PROBLEM STATEMENT: Reproduce the following lines verbatim, all of them, in the same order.
##########
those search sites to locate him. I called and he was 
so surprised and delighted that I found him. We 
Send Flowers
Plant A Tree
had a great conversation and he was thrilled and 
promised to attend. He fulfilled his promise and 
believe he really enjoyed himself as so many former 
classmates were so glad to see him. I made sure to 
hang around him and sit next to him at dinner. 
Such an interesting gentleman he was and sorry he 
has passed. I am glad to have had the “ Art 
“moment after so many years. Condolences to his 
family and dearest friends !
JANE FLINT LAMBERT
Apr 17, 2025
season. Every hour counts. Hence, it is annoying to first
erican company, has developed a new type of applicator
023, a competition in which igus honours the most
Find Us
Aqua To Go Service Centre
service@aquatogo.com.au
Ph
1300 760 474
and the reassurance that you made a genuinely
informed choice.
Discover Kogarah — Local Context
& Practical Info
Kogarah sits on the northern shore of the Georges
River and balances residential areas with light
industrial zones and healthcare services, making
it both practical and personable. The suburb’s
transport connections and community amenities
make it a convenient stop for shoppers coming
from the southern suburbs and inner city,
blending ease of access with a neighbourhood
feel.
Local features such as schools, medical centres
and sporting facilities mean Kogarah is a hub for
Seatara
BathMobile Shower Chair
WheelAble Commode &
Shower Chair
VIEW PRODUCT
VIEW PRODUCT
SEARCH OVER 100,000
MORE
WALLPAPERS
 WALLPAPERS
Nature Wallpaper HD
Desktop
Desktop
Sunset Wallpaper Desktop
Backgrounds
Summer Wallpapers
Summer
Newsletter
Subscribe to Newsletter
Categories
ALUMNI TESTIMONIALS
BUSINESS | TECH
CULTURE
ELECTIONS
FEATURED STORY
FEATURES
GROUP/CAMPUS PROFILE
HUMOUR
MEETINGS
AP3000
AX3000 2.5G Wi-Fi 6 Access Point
##########
TASK OUTPUT:
those search sites to locate him. I called and he was 
so surprised and delighted that I found him. We 
Send Flowers
Plant A Tree
had a great conversation and he was thrilled and 
promised to attend. He fulfilled his promise and 
believe he really enjoyed himself as so many former 
classmates were so glad to see him. I made sure to 
hang around him and sit next to him at dinner. 
Such an interesting gentleman he was and sorry he 
has passed. I am glad to have had the “ Art 
“moment after so many years. Condolences to his 
family and dearest friends !
JANE FLINT LAMBERT
Apr 17, 2025
season. Every hour counts. Hence, it is annoying to first
erican company, has developed a new type of applicator
023, a competition in which igus honours the most
Find Us
Aqua To Go Service Centre
service@aquatogo.com.au
Ph
1300 760 474
and the reassurance that you made a genuinely
informed choice.
Discover Kogarah — Local Context
& Practical Info
Kogarah sits on the northern shore of the Georges
River and balances residential areas with light
industrial zones and healthcare services, making
it both practical and personable. The suburb’s
transport connections and community amenities
make it a convenient stop for shoppers coming
from the southern suburbs and inner city,
blending ease of access with a neighbourhood
feel.
Local features such as schools, medical centres
and sporting facilities mean Kogarah is a hub for
Seatara
BathMobile Shower Chair
WheelAble Commode &
Shower Chair
VIEW PRODUCT
VIEW PRODUCT
SEARCH OVER 100,000
MORE
WALLPAPERS
 WALLPAPERS
Nature Wallpaper HD
Desktop
Desktop
Sunset Wallpaper Desktop
Backgrounds
Summer Wallpapers
Summer
Newsletter
Subscribe to Newsletter
Categories
ALUMNI TESTIMONIALS
BUSINESS | TECH
CULTURE
ELECTIONS
FEATURED STORY
FEATURES
GROUP/CAMPUS PROFILE
HUMOUR
MEETINGS
AP3000
AX3000 2.5G Wi-Fi 6 Access Point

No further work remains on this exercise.